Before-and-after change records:
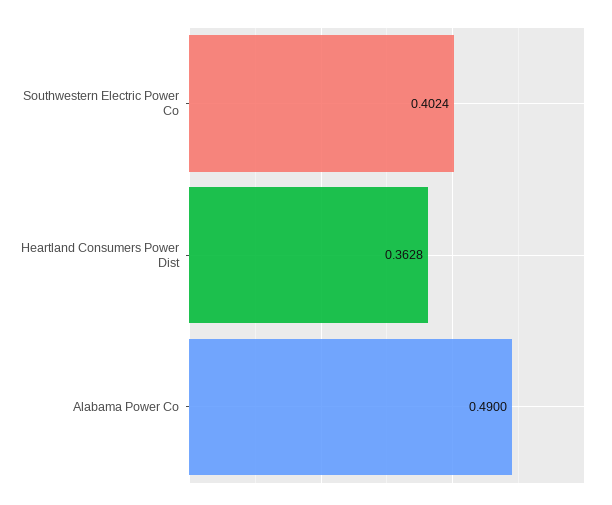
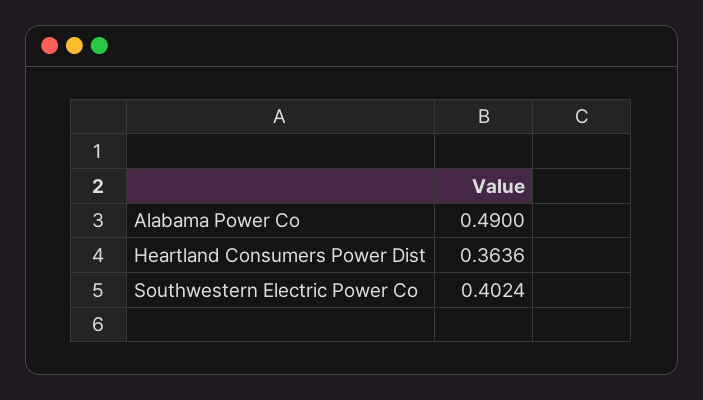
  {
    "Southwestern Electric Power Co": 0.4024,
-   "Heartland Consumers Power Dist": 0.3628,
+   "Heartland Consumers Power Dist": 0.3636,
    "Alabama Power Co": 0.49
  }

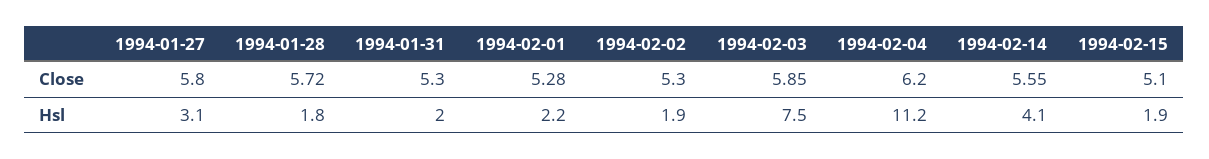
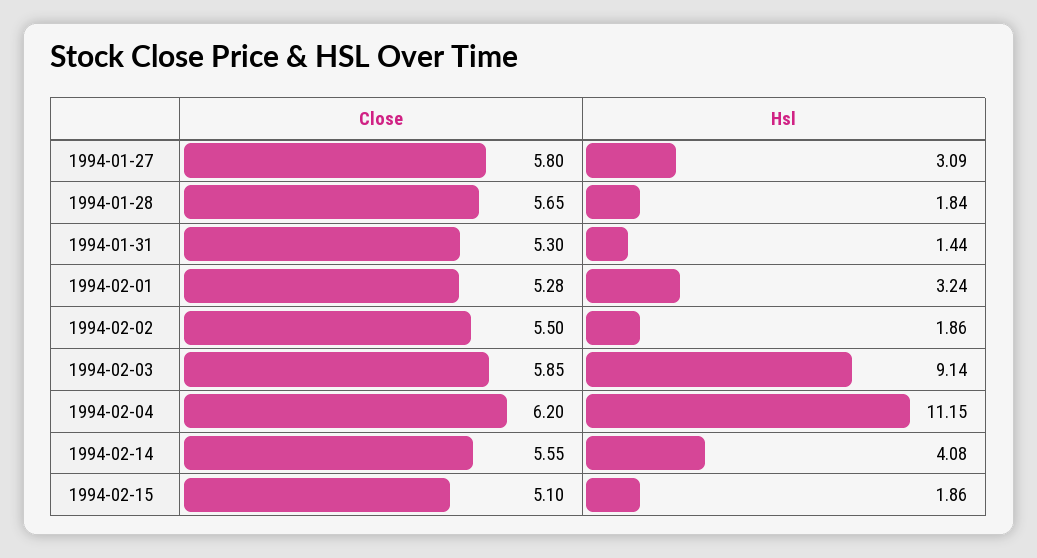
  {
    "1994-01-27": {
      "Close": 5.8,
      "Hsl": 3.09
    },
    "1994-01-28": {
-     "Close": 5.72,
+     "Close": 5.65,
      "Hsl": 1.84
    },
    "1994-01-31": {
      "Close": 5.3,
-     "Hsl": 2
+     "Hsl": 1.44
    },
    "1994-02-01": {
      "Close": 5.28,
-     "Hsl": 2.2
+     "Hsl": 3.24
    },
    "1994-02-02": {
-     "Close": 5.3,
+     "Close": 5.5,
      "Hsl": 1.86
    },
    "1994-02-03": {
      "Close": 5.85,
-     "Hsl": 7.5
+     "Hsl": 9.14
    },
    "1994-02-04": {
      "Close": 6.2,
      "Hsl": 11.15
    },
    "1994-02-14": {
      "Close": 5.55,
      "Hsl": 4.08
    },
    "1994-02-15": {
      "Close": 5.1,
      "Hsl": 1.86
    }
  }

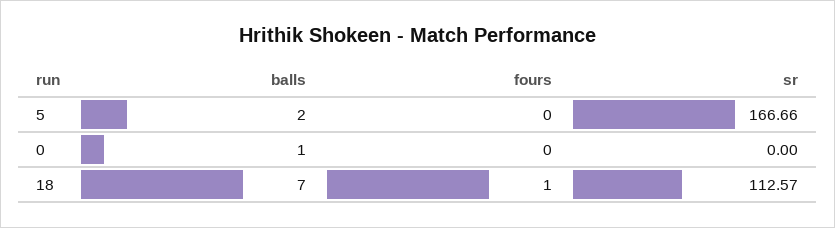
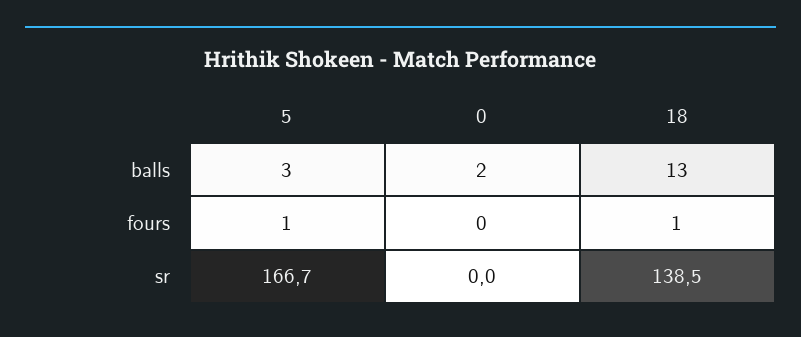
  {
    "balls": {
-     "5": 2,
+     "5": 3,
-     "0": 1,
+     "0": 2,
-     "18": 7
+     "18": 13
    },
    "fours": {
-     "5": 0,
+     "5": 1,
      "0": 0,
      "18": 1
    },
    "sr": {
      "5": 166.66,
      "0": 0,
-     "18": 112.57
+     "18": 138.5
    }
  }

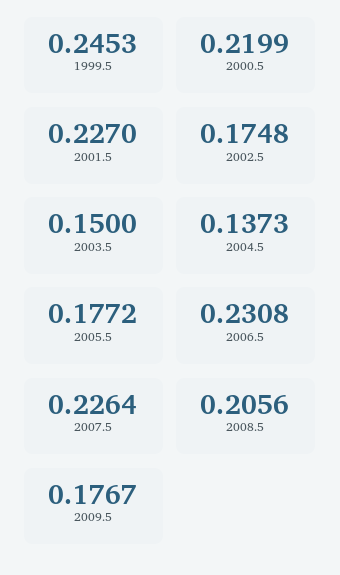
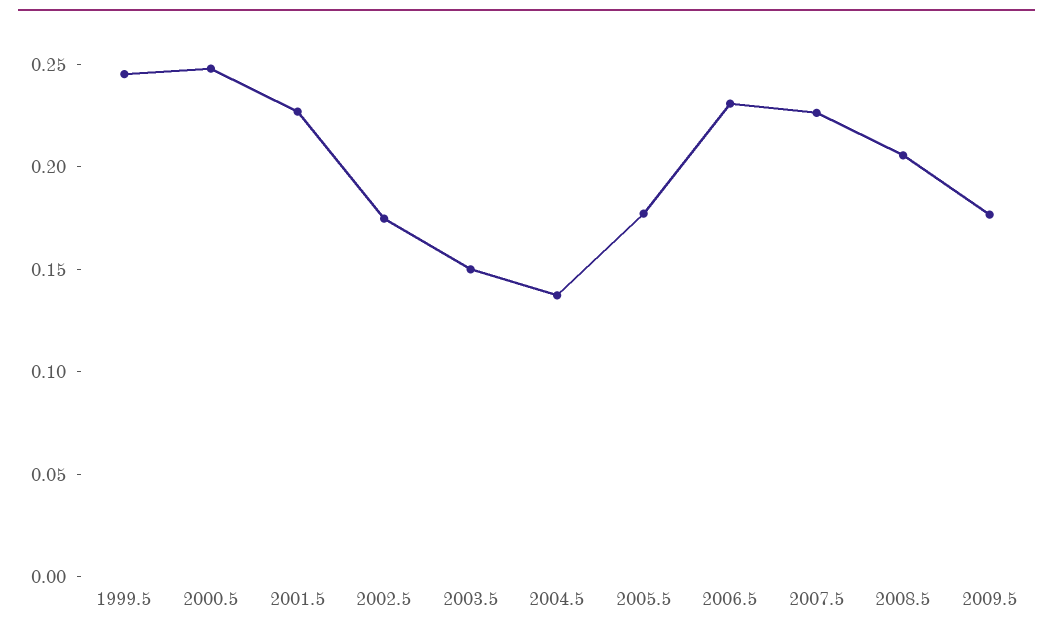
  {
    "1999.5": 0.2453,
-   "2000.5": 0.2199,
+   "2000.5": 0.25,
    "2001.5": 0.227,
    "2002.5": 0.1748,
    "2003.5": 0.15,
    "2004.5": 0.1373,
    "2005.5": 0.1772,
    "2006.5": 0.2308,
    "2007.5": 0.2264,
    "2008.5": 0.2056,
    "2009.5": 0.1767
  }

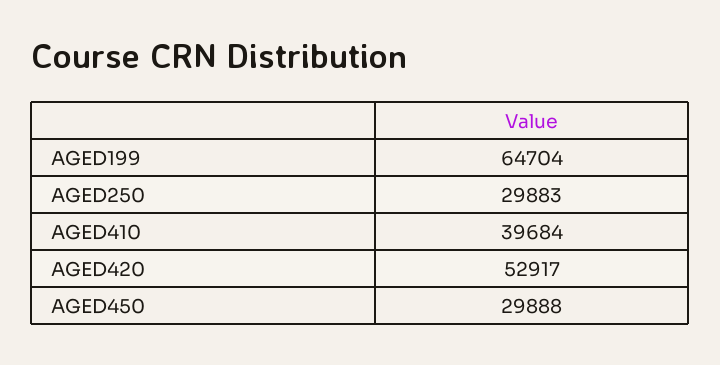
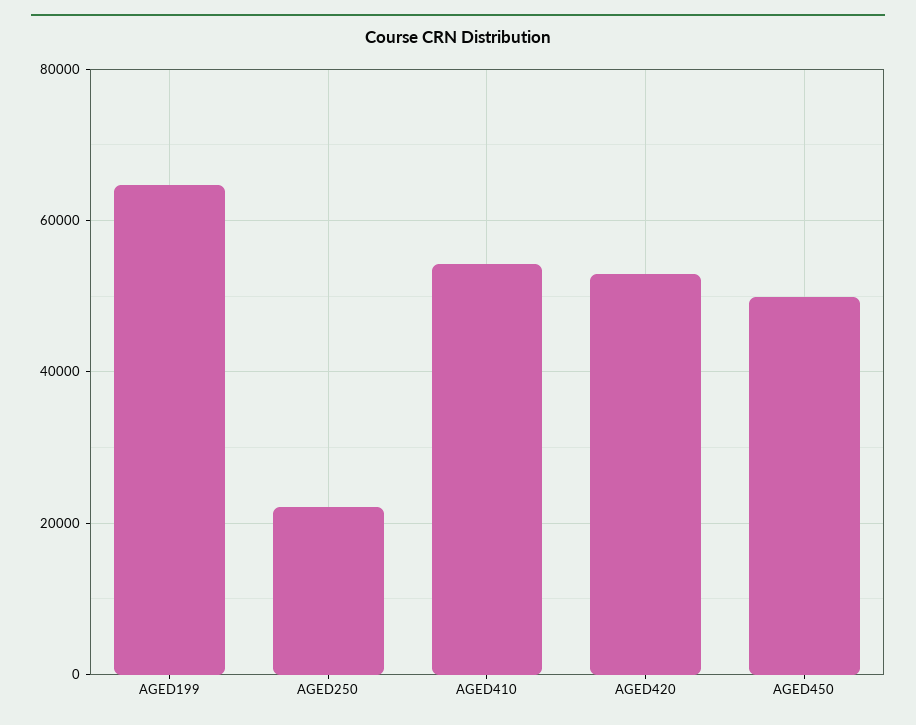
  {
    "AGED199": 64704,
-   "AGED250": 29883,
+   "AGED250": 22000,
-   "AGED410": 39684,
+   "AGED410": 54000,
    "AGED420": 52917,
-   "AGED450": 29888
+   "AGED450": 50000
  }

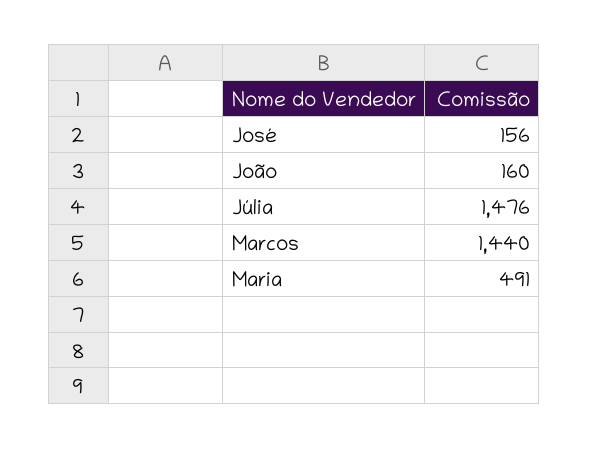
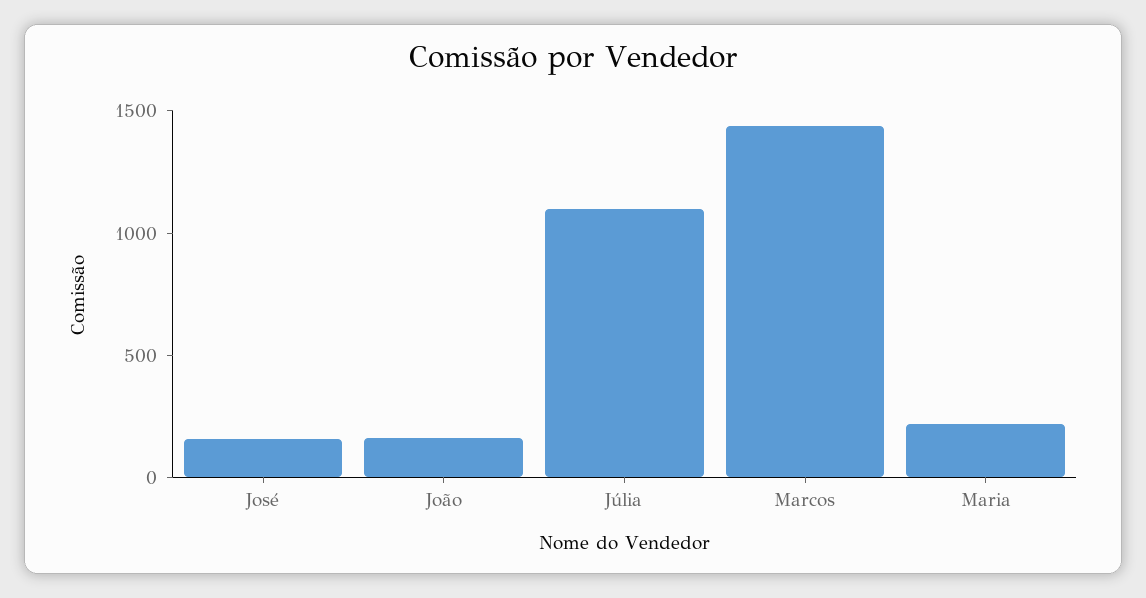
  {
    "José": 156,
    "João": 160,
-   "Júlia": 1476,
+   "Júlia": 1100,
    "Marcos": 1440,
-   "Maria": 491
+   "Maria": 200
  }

PROBLEM DETAILS
Whenever a line above includes "Consumers", copy it in full.

REPLY TO THE TASK
-   "Heartland Consumers Power Dist": 0.3628,
+   "Heartland Consumers Power Dist": 0.3636,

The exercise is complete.